Cross-border trade in Africa brings to mind trucks backed up at border posts, corrupt officials and the smugglers trying to avoid them, and just all-around petty bureaucracy. That translates into delays, frustration and higher costs. No doubt it has limited trade between nations on the continent to just 15% of all export and import commerce compared with more than 70% in Europe.
In 2020, that’s all supposed to change — or at least begin to change. The African Union, which will this year be under the leadership of South Africa, is backing the creation of the world’s biggest free trade zone by area, the Africa Continental Free Trade Area.
The goal of greater economic integration across Africa has long been to help some of the world’s poorest nations. Now the project is even more important because it would provide greater negotiating strength in an environment where the top economic powers are at each other’s throats. The U.S.-China trade war may be calm for now, but the African continent remains a key proxy in Beijing and Washington’s longer-term battle for global supremacy.
Next week the U.S. and Kenya are expected to announce they’re starting negotiations on a free-trade agreement during President Uhuru Kenyatta’s visit to the U.S. capital.

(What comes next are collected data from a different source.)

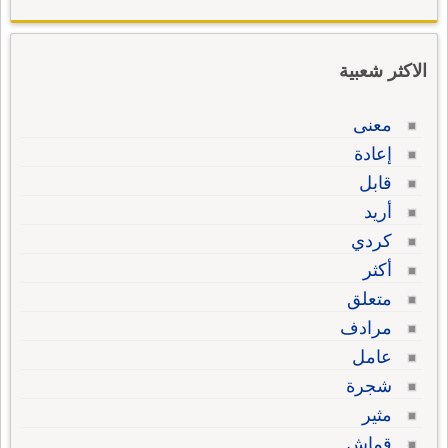
الاكثر شعبية
معنى
إعادة
قابل
أريد
كردي
أكثر
متعلق
مرادف
عامل
شجرة
مثير
قماش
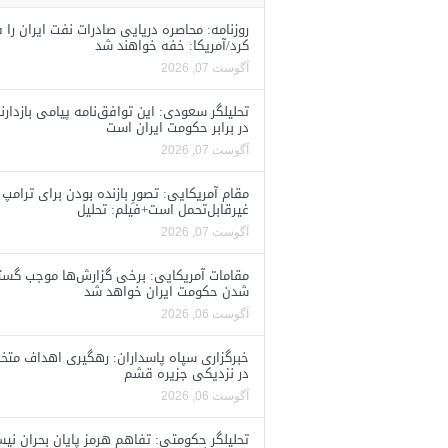
روزنامه: محاصره دریایی صادرات نفت ایران را ف
کرد/آمریکا: خفه خواهند شد
آگوست 07, 2026
تحلیلگر سعودی: این توافق‌نامه پیامی بازدارن
در برابر حکومت ایران است
آگوست 07, 2026
مقام آمریکایی: تصورِ بازنده بودن برای ترامپ
غیرقابل‌تحمل است+فیلم: تحلیل
آگوست 07, 2026
مقامات آمریکایی: برخی گزارش‌ها موجب گستا
شدن حکومت ایران خواهد شد
آگوست 06, 2026
خبرگزاری سپاه پاسداران: رهگیری اهداف متخ
در نزدیکی جزیره قشم
آگوست 06, 2026
تحلیلگر حکومتی: تفاهم هرمز پایان بحران نی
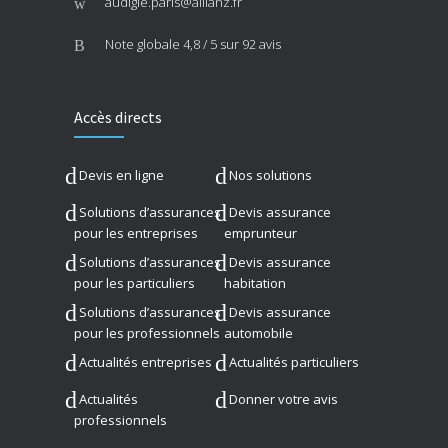
audigie.paris@allianz.fr
Note globale
4,8 / 5
sur 92 avis
Accès directs
Devis en ligne
Nos solutions
Solutions d’assurances
Devis assurance
pour les entreprises
emprunteur
Solutions d’assurances
Devis assurance
pour les particuliers
habitation
Solutions d’assurances
Devis assurance
pour les professionnels
automobile
Actualités entreprises
Actualités particuliers
Actualités
Donner votre avis
professionnels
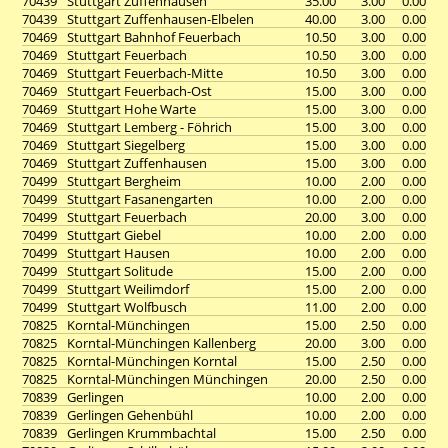
70439
Stuttgart Zuffenhausen
35.00
3.00
0.00
70439
Stuttgart Zuffenhausen-Elbelen
40.00
3.00
0.00
70469
Stuttgart Bahnhof Feuerbach
10.50
3.00
0.00
70469
Stuttgart Feuerbach
10.50
3.00
0.00
70469
Stuttgart Feuerbach-Mitte
10.50
3.00
0.00
70469
Stuttgart Feuerbach-Ost
15.00
3.00
0.00
70469
Stuttgart Hohe Warte
15.00
3.00
0.00
70469
Stuttgart Lemberg - Föhrich
15.00
3.00
0.00
70469
Stuttgart Siegelberg
15.00
3.00
0.00
70469
Stuttgart Zuffenhausen
15.00
3.00
0.00
70499
Stuttgart Bergheim
10.00
2.00
0.00
70499
Stuttgart Fasanengarten
10.00
2.00
0.00
70499
Stuttgart Feuerbach
20.00
3.00
0.00
70499
Stuttgart Giebel
10.00
2.00
0.00
70499
Stuttgart Hausen
10.00
2.00
0.00
70499
Stuttgart Solitude
15.00
2.00
0.00
70499
Stuttgart Weilimdorf
15.00
2.00
0.00
70499
Stuttgart Wolfbusch
11.00
2.00
0.00
70825
Korntal-Münchingen
15.00
2.50
0.00
70825
Korntal-Münchingen Kallenberg
20.00
3.00
0.00
70825
Korntal-Münchingen Korntal
15.00
2.50
0.00
70825
Korntal-Münchingen Münchingen
20.00
2.50
0.00
70839
Gerlingen
10.00
2.00
0.00
70839
Gerlingen Gehenbühl
10.00
2.00
0.00
70839
Gerlingen Krummbachtal
15.00
2.50
0.00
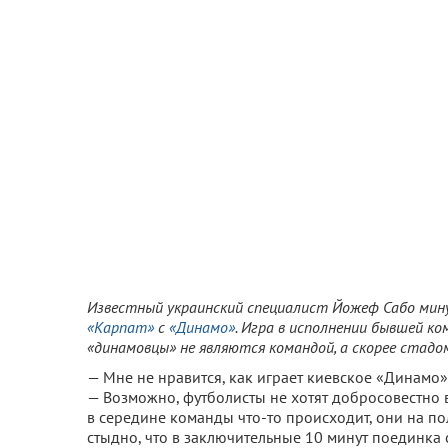
Известный украинский специалист Йожеф Сабо мину
«Карпат»
с
«Динамо»
. Игра в исполнении бывшей к
«динамовцы» не являются командой, а скорее стадо
— Мне не нравится, как играет киевское «Динамо».
— Возможно, футболисты не хотят добросовестно в
в середине команды что-то происходит, они на п
стыдно, что в заключительные 10 минут поединка 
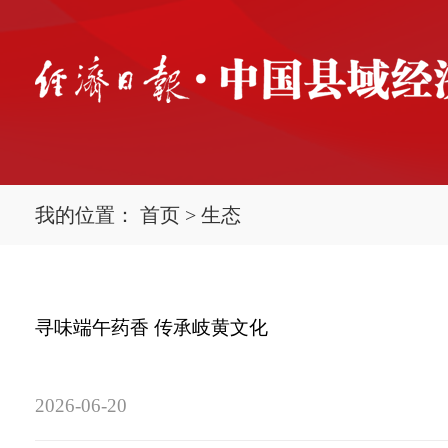
我的位置：
首页
>
生态
寻味端午药香 传承岐黄文化
2026-06-20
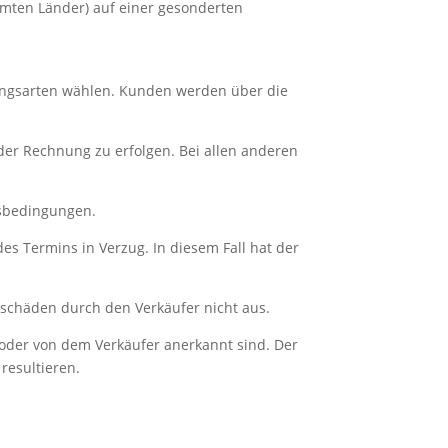
mmten Länder) auf einer gesonderten
ungsarten wählen. Kunden werden über die
der Rechnung zu erfolgen. Bei allen anderen
tsbedingungen.
es Termins in Verzug. In diesem Fall hat der
sschäden durch den Verkäufer nicht aus.
 oder von dem Verkäufer anerkannt sind. Der
resultieren.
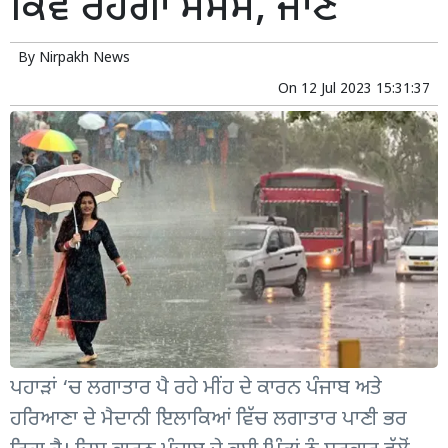
ਕਿਵੇਂ ਰਹੇਗਾ ਮੌਸਮ, ਜਾਣੋ
By
Nirpakh News
On
12 Jul 2023 15:31:37
ਪਹਾੜਾਂ ‘ਚ ਲਗਾਤਾਰ ਪੈ ਰਹੇ ਮੀਂਹ ਦੇ ਕਾਰਨ ਪੰਜਾਬ ਅਤੇ
ਹਰਿਆਣਾ ਦੇ ਮੈਦਾਨੀ ਇਲਾਕਿਆਂ ਵਿੱਚ ਲਗਾਤਾਰ ਪਾਣੀ ਭਰ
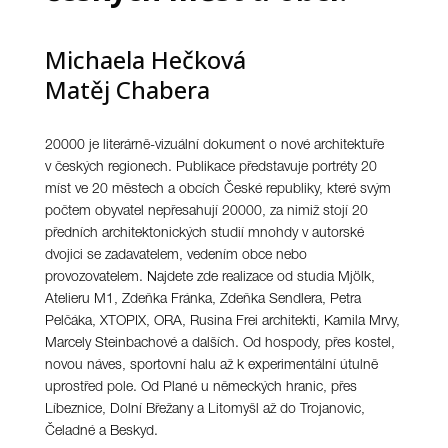
Michaela Hečková
Matěj Chabera
20000 je literárně-vizuální dokument o nové architektuře
v českých regionech. Publikace představuje portréty 20
míst ve 20 městech a obcích České republiky, které svým
počtem obyvatel nepřesahují 20000, za nimiž stojí 20
předních architektonických studií mnohdy v autorské
dvojici se zadavatelem, vedením obce nebo
provozovatelem. Najdete zde realizace od studia Mjölk,
Atelieru M1, Zdeňka Fránka, Zdeňka Sendlera, Petra
Pelčáka, XTOPIX, ORA, Rusina Frei architekti, Kamila Mrvy,
Marcely Steinbachové a dalších. Od hospody, přes kostel,
novou náves, sportovní halu až k experimentální útulně
uprostřed pole. Od Plané u německých hranic, přes
Líbeznice, Dolní Břežany a Litomyšl až do Trojanovic,
Čeladné a Beskyd.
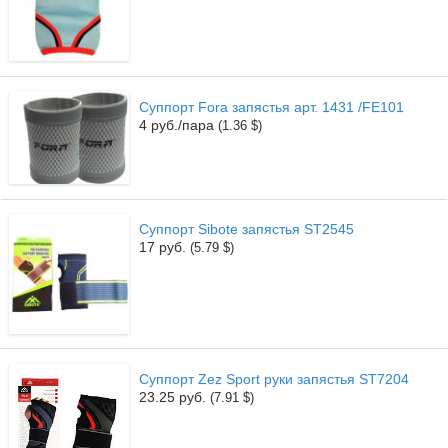
Суппорт Fora запястья арт. 1431 /FE101
4 руб./пара
(1.36 $)
Суппорт Sibote запястья ST2545
17 руб.
(5.79 $)
Суппорт Zez Sport руки запястья ST7204
23.25 руб.
(7.91 $)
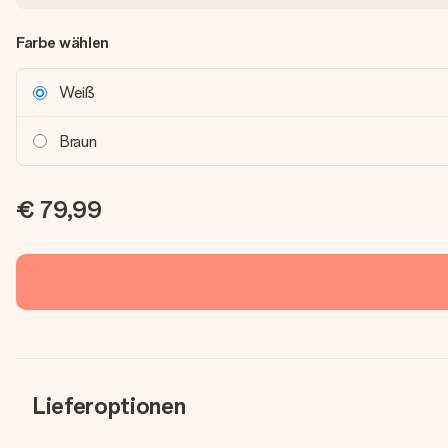
Farbe wählen
Weiß
Braun
€ 79,99
Lieferoptionen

In the Africa-wide deal, the winners initially will be the most developed nations — South Africa, Kenya and Egypt — which have the manufacturing bases that can produce the goods Africa’s growing middle class wants. Still, there are measures to cushion the blow for less developed nations, and leaders ranging from South Africa’s Cyril Ramaphosa to Ghana’s Nana Akufo-Addo are enthusiastic advocates for the deal.
But, with truck drivers waiting for days in baking heat at border posts and South Africa’s government struggling to contain regular eruptions of xenophobic violence, turning the optimistic rhetoric around the deal into reality will take a level of political will rarely seen on the continent.